___ Input for this task

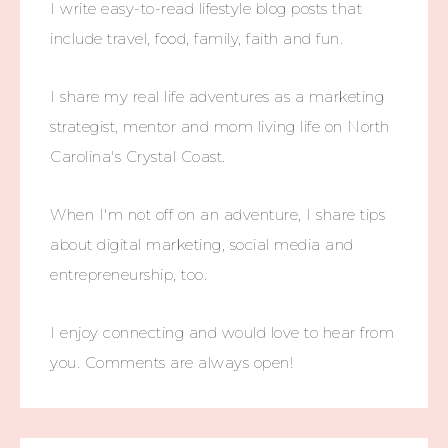
I write easy-to-read lifestyle blog posts that
include travel, food, family, faith and fun.
I share my real life adventures as a marketing
strategist, mentor and mom living life on North
Carolina's Crystal Coast.
When I'm not off on an adventure, I share tips
about digital marketing, social media and
entrepreneurship, too.
I enjoy connecting and would love to hear from
you. Comments are always open!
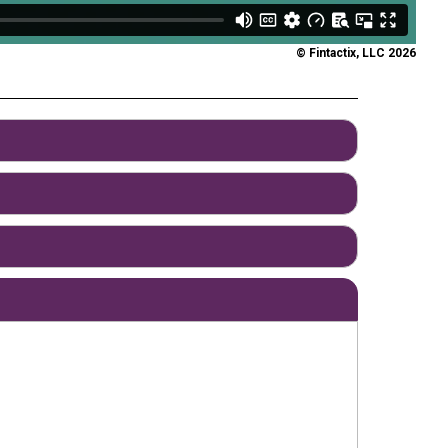
© Fintactix, LLC 2026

______

Activity -> Reply with only the number of lines in the entries that contain the word "share".

The completed task -> 2